A preparation method of photocatalytic self-cleaning glass comprises the following process steps:

1) preparing CNNS: g to C₃N₄Dispersing the CNNS and strong base in deionized water according to the mass ratio of 1:3.5, ultrasonically stirring and refluxing for 5 hours to obtain uniformly dispersed CNNS white dispersion, and filtering, washing and vacuum drying to obtain CNNS;

2) preparing A, B solution: adding deionized water and the CNNS obtained in the step 1) into a container A, carrying out ultrasonic treatment and mixing to prepare a solution A with the CNNS concentration of 5g/L, adding deionized water and PDDA into a container B, and mixing to prepare a solution B with the PDDA concentration of 2 g/L;

3) constructing a composite material: and (3) placing the glass substrate subjected to surface hydroxylation treatment in the solution B for 20min, washing with deionized water, and placing in the solution A for 20min in sequence to finish the stacking of the first layer of PDDA-CNNS nano film, repeatedly stacking to form 10 layers of PDDA-CNNS nano films, and drying to obtain the photocatalytic self-cleaning glass in the embodiment 3.

Wherein, in this example, g-C is described in step 1)₃N₄The preparation method comprises placing melamine in a muffle furnace, controlling the heating rate at 4 deg.C/min, calcining at 520 deg.C for 4 hr, and cooling to obtain light yellow g-C₃N₄A solid; in the step 3) of this embodiment, the surface hydroxylation treatment is to immerse the glass substrate in a mixed solution of concentrated sulfuric acid and 30% hydrogen peroxide at 80 ℃ for 1.5 hours in a volume ratio of 5: 1.

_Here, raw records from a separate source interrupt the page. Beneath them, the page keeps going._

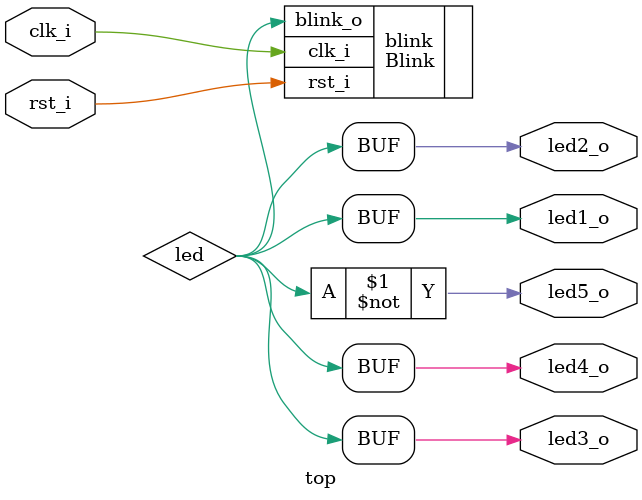
<source format=v>


module top (
//Entradas
   input wire     clk_i, 
   input wire     rst_i,
//Salidas
   output wire    led1_o,
   output wire    led2_o,
   output wire    led3_o,
   output wire    led4_o,
   output wire    led5_o
   );

//Signals declaration sector
wire led;

//Modules instantiation
   Blink #(
      .FREQUENCY(12_000_000),
      .SECONDS  (1)          
   )
   blink(
      .clk_i   (clk_i),
      .rst_i   (rst_i),
      .blink_o (led)
   );

//Concurrent assigns
assign led1_o = led;
assign led2_o = led;
assign led3_o = led;
assign led4_o = led;
assign led5_o = ~led;

endmodule


</source>
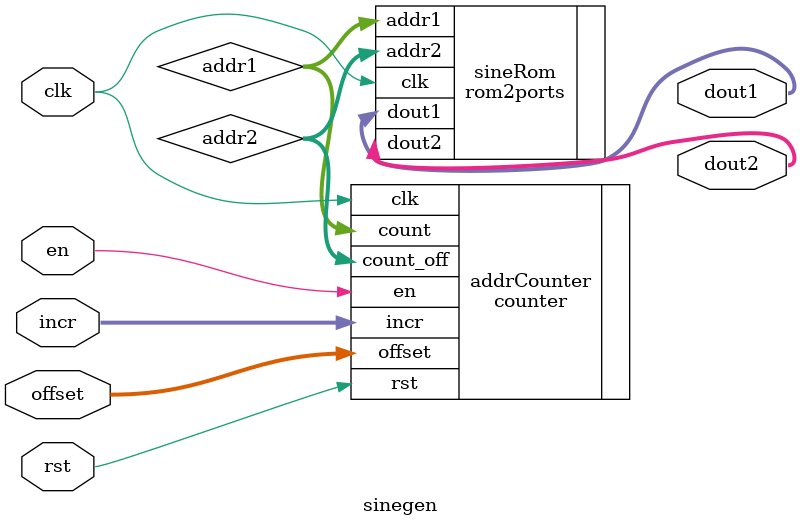
<source format=sv>
module sinegen #(
    parameter   ADDRESS_WIDTH = 8,
                DATA_WIDTH = 8
)(

    input logic clk, //clock
    input logic rst, // reset
    input logic en, // enable
    input logic [DATA_WIDTH-1:0] incr, // increment for addr counter
    input logic [DATA_WIDTH-1:0] offset,
    output logic [DATA_WIDTH-1:0] dout1, // output data
    output logic [DATA_WIDTH-1:0] dout2 // output data
);

logic [ADDRESS_WIDTH-1:0] addr1;
logic [ADDRESS_WIDTH-1:0] addr2;

counter addrCounter ( // intialise the counter module called addrcounter
    .clk (clk),
    .rst (rst),
    .en (en),
    .offset (offset),
    .incr (incr),
    .count (addr1), // left has the internal signals, right has the external signals
    .count_off (addr2)
    // which the whole module can see
);

rom2ports sineRom ( // initialise the rom module called sinerom
    .clk (clk),
    .addr1 (addr1),
    .addr2 (addr2),
    .dout1 (dout1),
    .dout2 (dout2)
);
endmodule

</source>
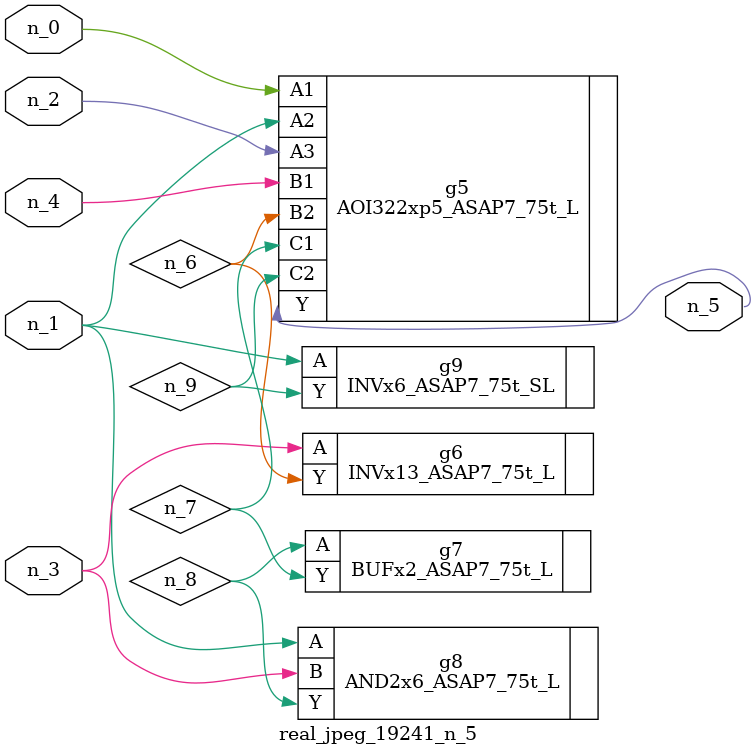
<source format=v>
module real_jpeg_19241_n_5 (n_4, n_0, n_1, n_2, n_3, n_5);

input n_4;
input n_0;
input n_1;
input n_2;
input n_3;

output n_5;

wire n_8;
wire n_6;
wire n_7;
wire n_9;

AOI322xp5_ASAP7_75t_L g5 ( 
.A1(n_0),
.A2(n_1),
.A3(n_2),
.B1(n_4),
.B2(n_6),
.C1(n_7),
.C2(n_9),
.Y(n_5)
);

AND2x6_ASAP7_75t_L g8 ( 
.A(n_1),
.B(n_3),
.Y(n_8)
);

INVx6_ASAP7_75t_SL g9 ( 
.A(n_1),
.Y(n_9)
);

INVx13_ASAP7_75t_L g6 ( 
.A(n_3),
.Y(n_6)
);

BUFx2_ASAP7_75t_L g7 ( 
.A(n_8),
.Y(n_7)
);


endmodule
</source>
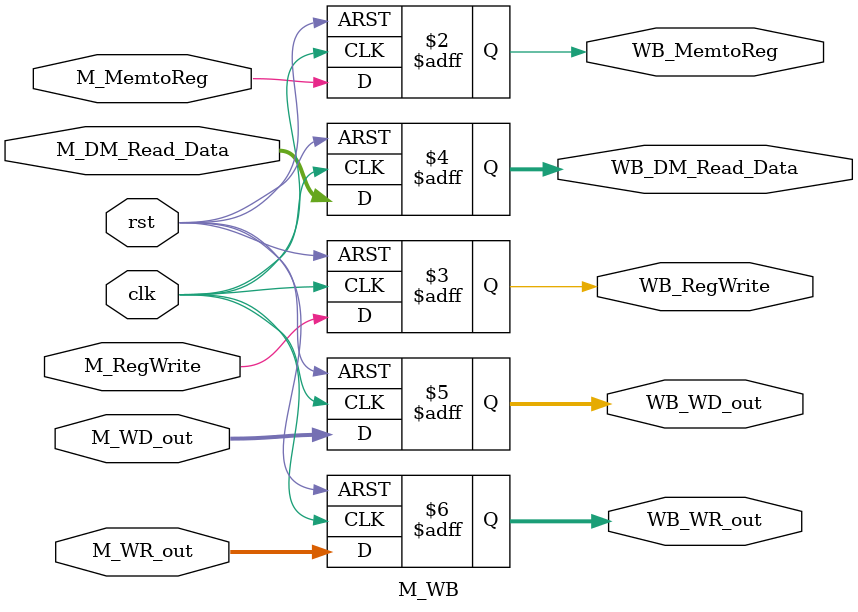
<source format=v>

module M_WB ( 	clk,
              	rst,
		// input 
		// WB
		M_MemtoReg,
		M_RegWrite,
		// pipe
		M_DM_Read_Data,
		M_WD_out,
		M_WR_out,
		// output
		// WB
		WB_MemtoReg,
		WB_RegWrite,
		// pipe
		WB_DM_Read_Data,
		WB_WD_out,
              	WB_WR_out
		);
	
	parameter data_size = 32;
	
	input clk, rst;
	
	// WB
    	input M_MemtoReg;	
    	input M_RegWrite;

	// pipe
    	input [data_size-1:0] M_DM_Read_Data;
    	input [data_size-1:0] M_WD_out;
    	input [4:0] M_WR_out;

	// WB
	output WB_MemtoReg;
	output WB_RegWrite;

	// pipe
    	output [data_size-1:0] WB_DM_Read_Data;
    	output [data_size-1:0] WB_WD_out;
    	output [4:0] WB_WR_out;
	
	reg WB_MemtoReg;
	reg WB_RegWrite;
	reg [data_size-1:0] WB_DM_Read_Data;
	reg [data_size-1:0] WB_WD_out;
	reg [4:0] WB_WR_out;

	always @(negedge clk or posedge rst) begin
		if(rst) 
		begin
			WB_MemtoReg = 0;
			WB_RegWrite = 0;
			WB_DM_Read_Data = 0;
			WB_WD_out = 0;
			WB_WR_out = 0;
		end

		else 
		begin
			WB_MemtoReg = M_MemtoReg;
			WB_RegWrite = M_RegWrite;
			WB_DM_Read_Data = M_DM_Read_Data;
			WB_WD_out = M_WD_out;
			WB_WR_out = M_WR_out;
		end
	end

endmodule













</source>
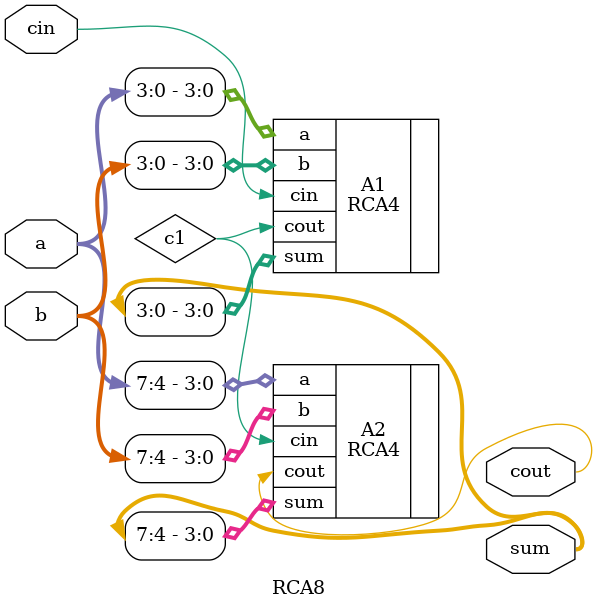
<source format=v>
`timescale 1ns / 1ps


module RCA8(a,b,cin,sum,cout); 
    input [7:0]a,b;
    input cin; 
    output [7:0]sum; 
    output cout;
    
    wire c1; 
    
    RCA4 A1(.a(a[3:0]),.b(b[3:0]),.cin(cin),.sum(sum[3:0]),.cout(c1)); 
    RCA4 A2(.a(a[7:4]),.b(b[7:4]),.cin(c1),.sum(sum[7:4]),.cout(cout));   
    
    
endmodule

</source>
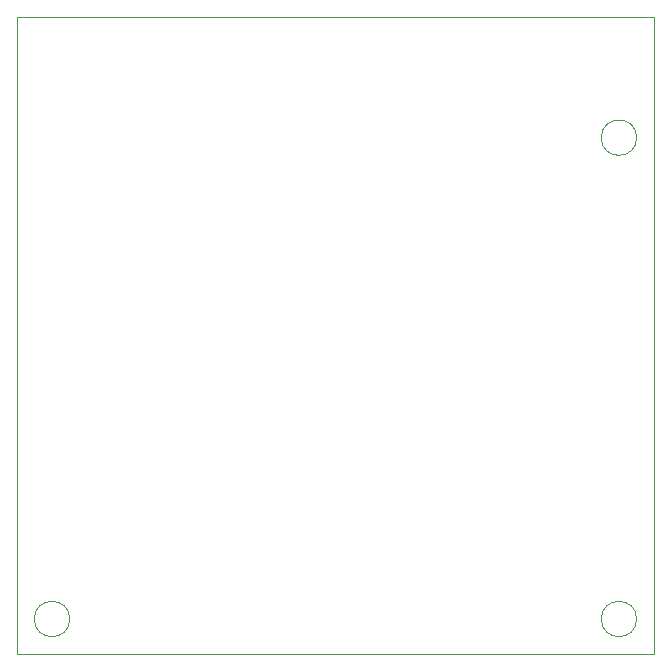
<source format=gbr>
%TF.GenerationSoftware,KiCad,Pcbnew,6.0.7+dfsg-1~bpo11+1*%
%TF.CreationDate,2022-10-12T23:41:27+02:00*%
%TF.ProjectId,rib6out_01,72696236-6f75-4745-9f30-312e6b696361,rev?*%
%TF.SameCoordinates,Original*%
%TF.FileFunction,Profile,NP*%
%FSLAX46Y46*%
G04 Gerber Fmt 4.6, Leading zero omitted, Abs format (unit mm)*
G04 Created by KiCad (PCBNEW 6.0.7+dfsg-1~bpo11+1) date 2022-10-12 23:41:27*
%MOMM*%
%LPD*%
G01*
G04 APERTURE LIST*
%TA.AperFunction,Profile*%
%ADD10C,0.100000*%
%TD*%
G04 APERTURE END LIST*
D10*
X178500000Y-117000000D02*
G75*
G03*
X178500000Y-117000000I-1500000J0D01*
G01*
X130500000Y-117000000D02*
G75*
G03*
X130500000Y-117000000I-1500000J0D01*
G01*
X126000000Y-120000000D02*
X180000000Y-120000000D01*
X180000000Y-120000000D02*
X180000000Y-66000000D01*
X180000000Y-66000000D02*
X126000000Y-66000000D01*
X126000000Y-66000000D02*
X126000000Y-120000000D01*
X178500000Y-76250000D02*
G75*
G03*
X178500000Y-76250000I-1500000J0D01*
G01*
M02*

</source>
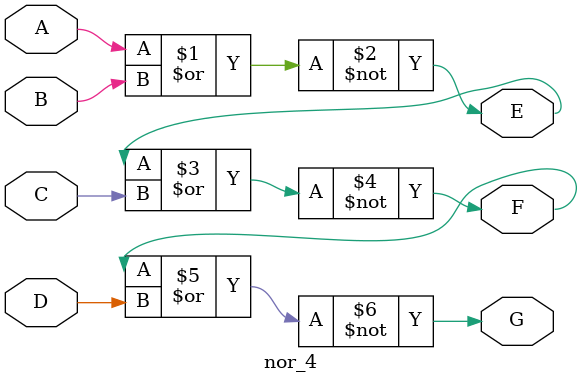
<source format=v>
`timescale 1ns / 1ps



module nor_4(output E, F, G, input A, B, C, D);
    assign E = ~(A|B);
    assign F = ~(E|C);
    assign G = ~(F|D);
endmodule

</source>
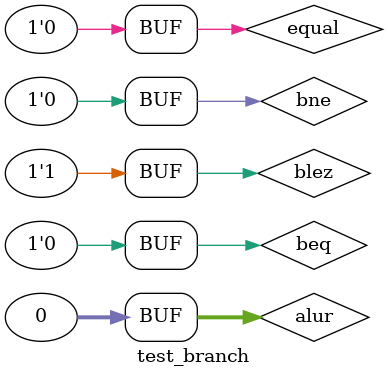
<source format=v>
`timescale 1ns / 1ps
module test_branch(

    );
	reg beq,bne,blez,syscall,equal;
	reg [31:0]alur;
	wire branch,bat;
	branch_halt _test_branch(
		beq,bne,blez,syscall,equal,alur,
		branch,bat
    );
	initial begin
		beq = 0;
		bne = 0;
		blez = 0;
		equal = 0;
		alur = 0;
		#20 beq = 1;
		#20 equal = 1;
		#20 bne = 1;
		beq = 0;
		#20 equal = 0;
		#20 bne = 0;
		blez = 1;
		#20 equal = 1;
		#20 alur = 1;
		#20 equal = 0;
		#20 alur = 0;
	end
endmodule

</source>
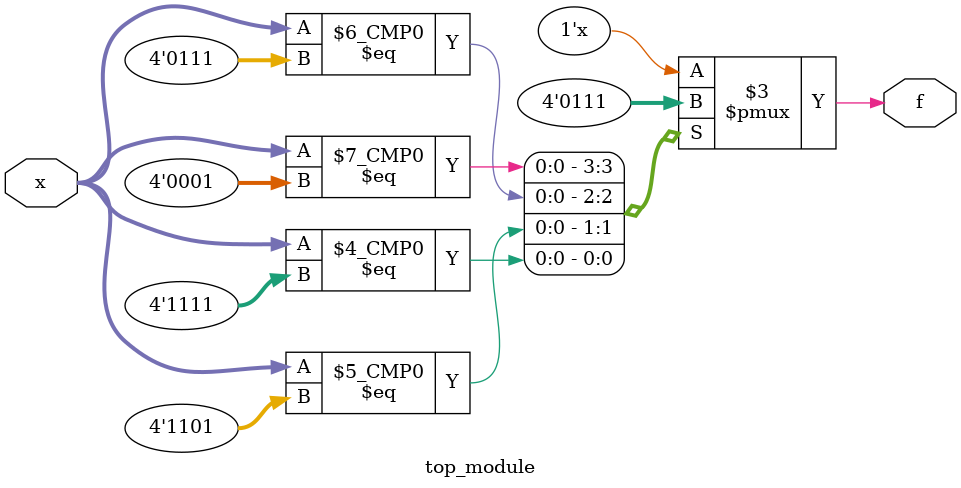
<source format=sv>
module top_module (
    input [4:1] x,
    output logic f
);

always_comb begin
    case({x[4:3], x[2:1]})
        4'b0001: f = 1'b0;
        4'b0111: f = 1'b1;
        4'b1101: f = 1'b1;
        4'b1111: f = 1'b1;
        default: f = 1'bx; // Don't care condition
    endcase
end

endmodule

</source>
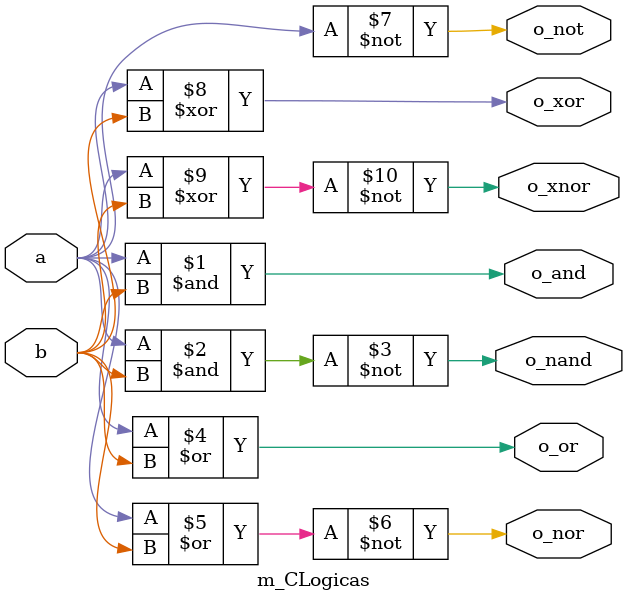
<source format=v>
module m_CLogicas(
	input a,
	input b,
	output o_and,
	output o_nand,
	output o_or,
	output o_nor,
	output o_not,
	output o_xor,
	output o_xnor);
assign o_and = a & b;
assign o_nand = ~(a & b);
assign o_or = a | b;
assign o_nor = ~(a | b);
assign o_not = ~a;
assign o_xor = a ^ b;
assign o_xnor = ~(a ^ b);
endmodule 

</source>
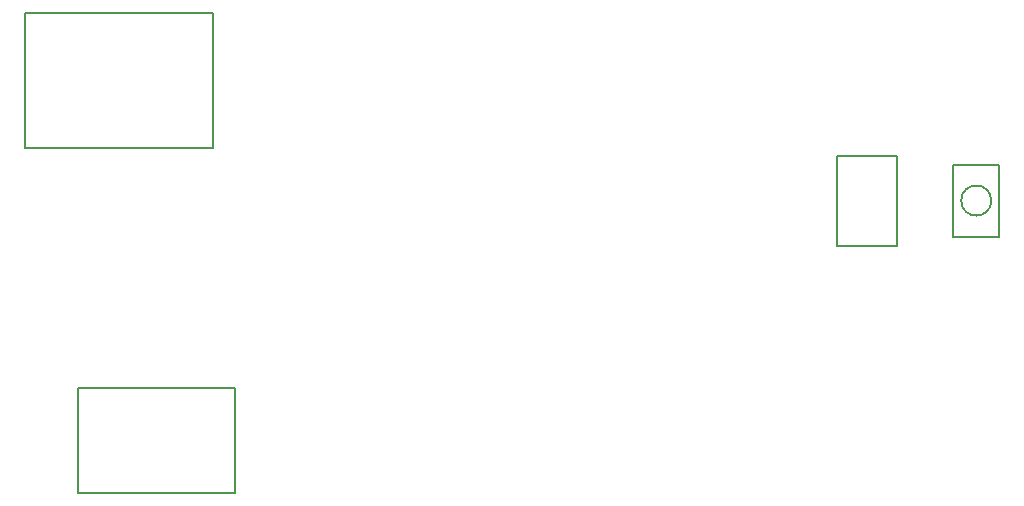
<source format=gbr>
%TF.GenerationSoftware,KiCad,Pcbnew,(5.1.2)-1*%
%TF.CreationDate,2020-03-11T09:00:43+01:00*%
%TF.ProjectId,ArduinoShield_SPIlinedriver_Sync_2V0,41726475-696e-46f5-9368-69656c645f53,rev?*%
%TF.SameCoordinates,Original*%
%TF.FileFunction,Drawing*%
%FSLAX46Y46*%
G04 Gerber Fmt 4.6, Leading zero omitted, Abs format (unit mm)*
G04 Created by KiCad (PCBNEW (5.1.2)-1) date 2020-03-11 09:00:43*
%MOMM*%
%LPD*%
G04 APERTURE LIST*
%ADD10C,0.150000*%
G04 APERTURE END LIST*
D10*
X175615600Y-96774000D02*
X175615600Y-90728800D01*
X179476400Y-96774000D02*
X179476400Y-90728800D01*
X175615600Y-96774000D02*
X179476400Y-96774000D01*
X178816000Y-93726000D02*
G75*
G03X178816000Y-93726000I-1270000J0D01*
G01*
X175615600Y-90728800D02*
X179476400Y-90728800D01*
X165735000Y-97536000D02*
X165735000Y-89916000D01*
X170815000Y-97536000D02*
X165735000Y-97536000D01*
X170815000Y-89916000D02*
X170815000Y-97536000D01*
X165735000Y-89916000D02*
X170815000Y-89916000D01*
X97028000Y-89281000D02*
X97028000Y-77851000D01*
X112903000Y-89281000D02*
X97028000Y-89281000D01*
X112903000Y-77851000D02*
X112903000Y-89281000D01*
X97028000Y-77851000D02*
X112903000Y-77851000D01*
X101473000Y-118491000D02*
X101473000Y-109601000D01*
X114808000Y-118491000D02*
X101473000Y-118491000D01*
X114808000Y-109601000D02*
X114808000Y-118491000D01*
X101473000Y-109601000D02*
X114808000Y-109601000D01*
M02*

</source>
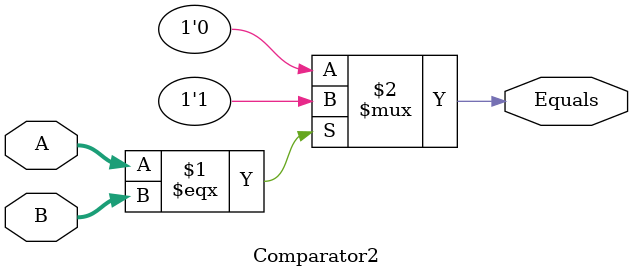
<source format=v>


module Comparator2(
   input[1:0] A, B,
   output Equals
);

assign Equals = (A === B) ? 1'b1 : 1'b0;


endmodule



    
</source>
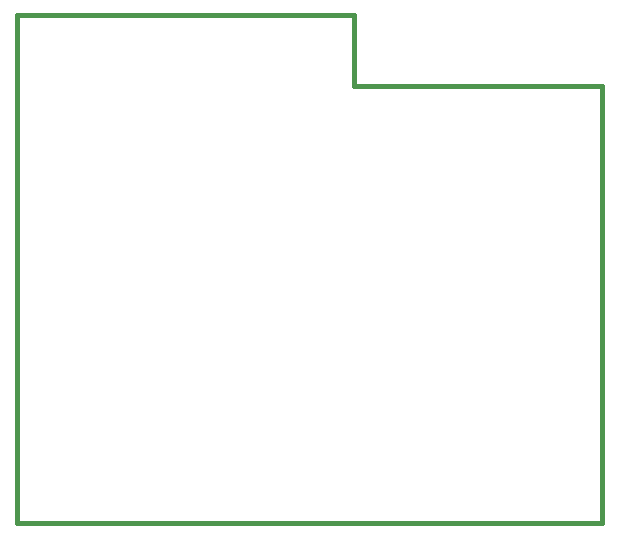
<source format=gbr>
G04 (created by PCBNEW-RS274X (2012-01-19 BZR 3256)-stable) date Mon 10 Dec 2012 15:28:45 GMT*
G01*
G70*
G90*
%MOIN*%
G04 Gerber Fmt 3.4, Leading zero omitted, Abs format*
%FSLAX34Y34*%
G04 APERTURE LIST*
%ADD10C,0.006000*%
%ADD11C,0.015000*%
G04 APERTURE END LIST*
G54D10*
G54D11*
X49802Y-48425D02*
X49802Y-31496D01*
X69291Y-33858D02*
X69291Y-48425D01*
X61023Y-33858D02*
X69291Y-33858D01*
X61023Y-31496D02*
X61023Y-33858D01*
X49802Y-31496D02*
X61023Y-31496D01*
X69291Y-48425D02*
X49802Y-48425D01*
M02*

</source>
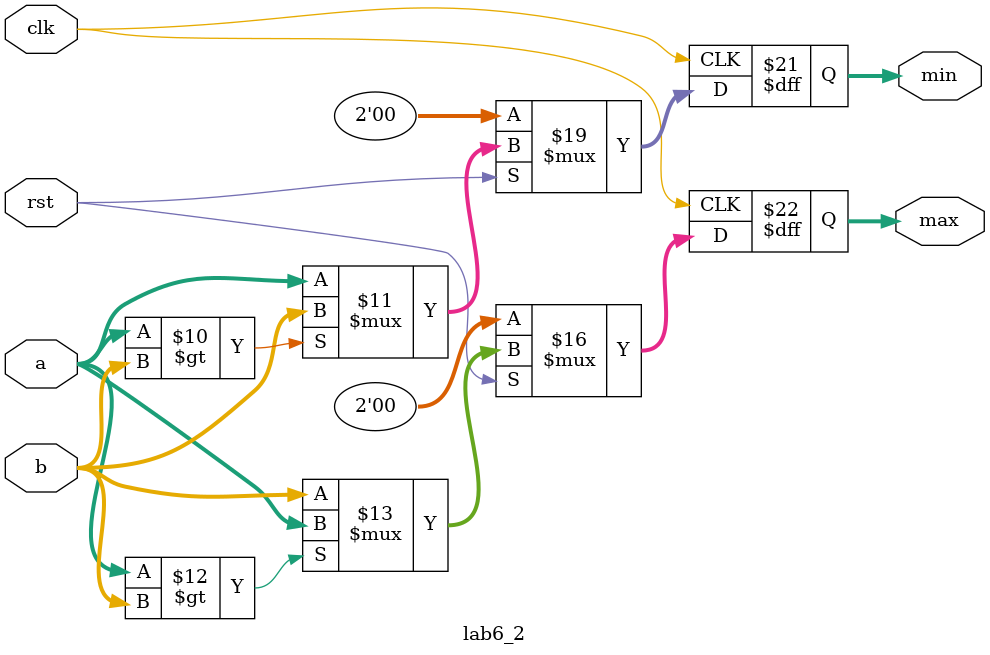
<source format=sv>
module lab6_2 
#(parameter w = 2)
(	input reg [w-1:0] a, b,
	input clk, rst,
	output reg [w-1:0] min, max
	);



function [w-1:0] fmin;
input [w-1:0] a, b;
begin
	fmin = (a>b)? b:a;
end
endfunction

function [w-1:0] fmax;
input [w-1:0] a, b;
begin
	fmax = (a>b)? a:b;
end
endfunction


always @(posedge clk) begin
	min = fmin(a,b);
	max = fmax(a,b);
	if (~rst) begin
			min = 0;
			max = 0; end
	end


endmodule

</source>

Three samples of the photocatalytic self-cleaning glass in the embodiment 3 are taken to carry out a photocatalytic self-cleaning performance test, specifically, 10ml of rhodamine solution, 10ml of methyl orange solution and 10ml of orange juice are respectively dripped on the surfaces of the three samples, then the polluted samples are simultaneously moved to the sunlight of ten points in the morning, the absorbance change of the polluted samples is measured every three hours, and the obtained test result is shown in the attached figure 5, wherein the ordinate is the relative intensity of absorbance, and the unit is 100%; the abscissa is the interval time in hours. Test results show that the photocatalytic self-cleaning glass prepared by the method can be used for photocatalytic degradation of common organic dyes in life under sunlight, and the photocatalytic self-cleaning glass is excellent in photocatalytic self-cleaning performance.

The above embodiments are preferred embodiments of the present invention, and all similar processes and equivalent variations to those of the present invention should fall within the scope of the present invention.